Mason Creek & Buffalo
Bayou junction


The return trip from here was uneventful. I paddled back upstream on Mason Creek, went around the log jam again, and stopped to rest there. There was a strong odor of onions, which I investigated, and found I was in a field full of wild onion plants. I pulled one up and smelled the tuber to confirm my hunch. Yep, onions. And then washed it off and tasted it to see how strong they were. Very!

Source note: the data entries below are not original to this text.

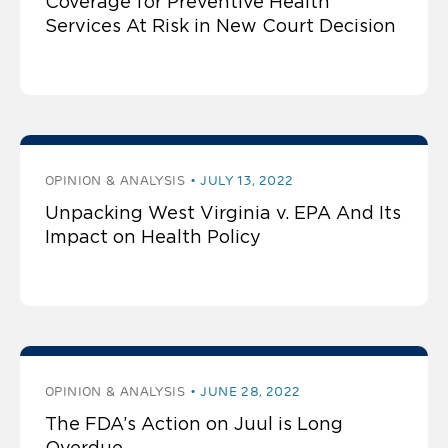
Coverage for Preventive Health
Services At Risk in New Court Decision
OPINION & ANALYSIS
JULY 13, 2022
Unpacking West Virginia v. EPA And Its
Impact on Health Policy
OPINION & ANALYSIS
JUNE 28, 2022
The FDA’s Action on Juul is Long
Overdue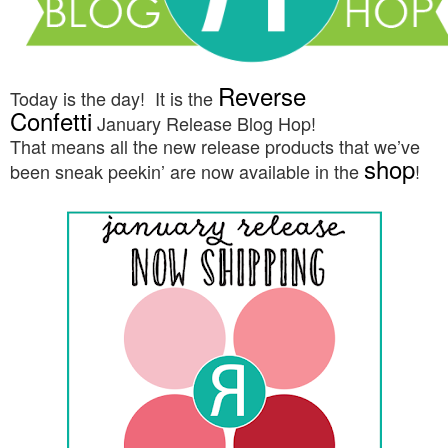
Reverse
Today is the day! It is the
Confetti
January
Release Blog Hop!
That means all the new release products that we’ve
shop
been sneak peekin’ are now available in the
!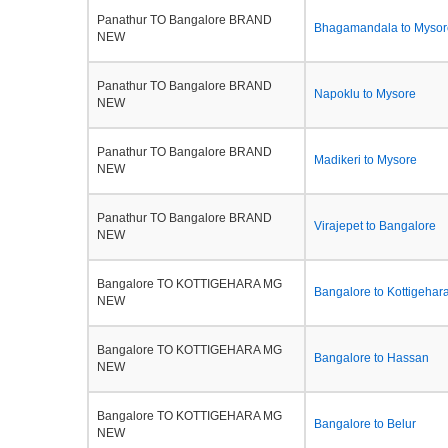
Panathur TO Bangalore BRAND
Bhagamandala to Mysor
NEW
Panathur TO Bangalore BRAND
Napoklu to Mysore
NEW
Panathur TO Bangalore BRAND
Madikeri to Mysore
NEW
Panathur TO Bangalore BRAND
Virajepet to Bangalore
NEW
Bangalore TO KOTTIGEHARA MG
Bangalore to Kottigehar
NEW
Bangalore TO KOTTIGEHARA MG
Bangalore to Hassan
NEW
Bangalore TO KOTTIGEHARA MG
Bangalore to Belur
NEW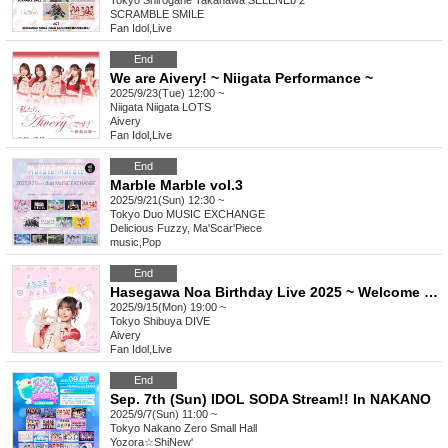
Tokyo
Shirogane Takanawa SELENEb 2
SCRAMBLE SMILE
Fan Idol
,
Live
End
We are Aivery! ~ Niigata Performance ~
2025/9/23(Tue) 12:00 ~
Niigata
Niigata LOTS
Aivery
Fan Idol
,
Live
End
Marble Marble vol.3
2025/9/21(Sun) 12:30 ~
Tokyo
Duo MUSIC EXCHANGE
Delicious Fuzzy, Ma'Scar'Piece
music
,
Pop
End
Hasegawa Noa Birthday Live 2025 ~ Welcome to Myon Country ◝✩ ~
2025/9/15(Mon) 19:00 ~
Tokyo
Shibuya DIVE
Aivery
Fan Idol
,
Live
End
Sep. 7th (Sun) IDOL SODA Stream!! In NAKANO
2025/9/7(Sun) 11:00 ~
Tokyo
Nakano Zero Small Hall
Yozora☆ShiNew'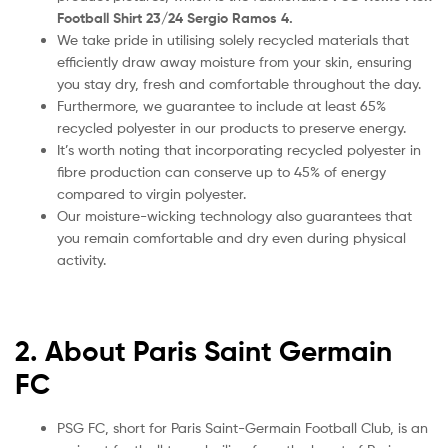
Football Shirt 23/24 Sergio Ramos 4.
We take pride in utilising solely recycled materials that
efficiently draw away moisture from your skin, ensuring
you stay dry, fresh and comfortable throughout the day.
Furthermore, we guarantee to include at least 65%
recycled polyester in our products to preserve energy.
It’s worth noting that incorporating recycled polyester in
fibre production can conserve up to 45% of energy
compared to virgin polyester.
Our moisture-wicking technology also guarantees that
you remain comfortable and dry even during physical
activity.
2. About Paris Saint Germain
FC
PSG FC, short for Paris Saint-Germain Football Club, is an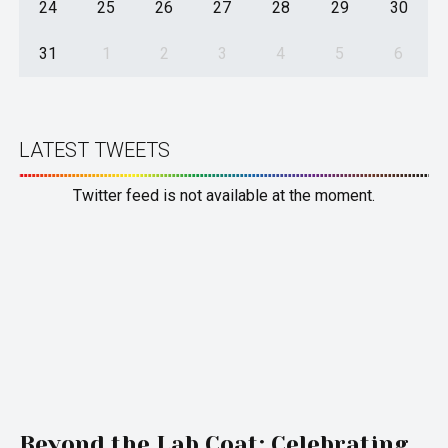
24
25
26
27
28
29
30
31
1
2
3
4
5
6
LATEST TWEETS
Twitter feed is not available at the moment.
Beyond the Lab Coat: Celebrating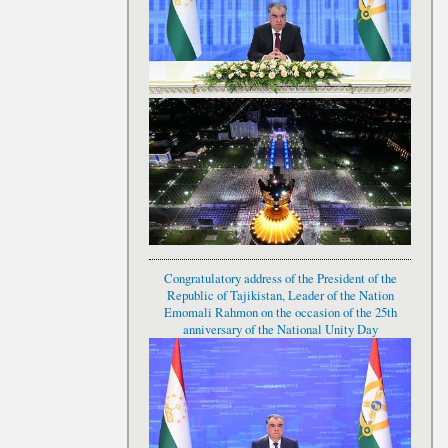
Congratulatory address of the President of the
Republic of Tajikistan, Leader of the Nation
Emomali Rahmon on the occasion of the 25th
anniversary of the National Unity Day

Onion field Wild onion Onion plucker


Then I was out of the reservoir, and up the channelized Mason Creek. I went past the gully up to Fry Road, just for the heck of it. There always seems to be a lot of concrete debris underneath bridges. There are drainage culverts emptying into the creek that are big enough to swallow a canoe and paddler. Curious dog-walkers and bicyclists along the creek-side trails stopped to gawk at the nut in the red canoe in the ditch. Then it was back to the gully, and to the take-out spot. A bicyclist had stopped to watch me, and volunteered to give me a hand carrying the canoe up the bank to my truck. Offer accepted! He said he had read the book about the LH7 Ranch which used to own all the land in that area, and I have read that book myself. So I had another unexpected and pleasant conversation. It's always nice to find people who appreciate nature and history.

 
Creek bank flora   Canoe-swallowing
culvert
Fry Road bridge


Total distance was about 7 miles. I loaded up the boat, and treated myself to a milkshake on the way home. This is an interesting paddle. The channelized portion of Mason Creek is somewhat boring, but once you enter the woods, it's as wild as any bayou in Houston. I'd do it again.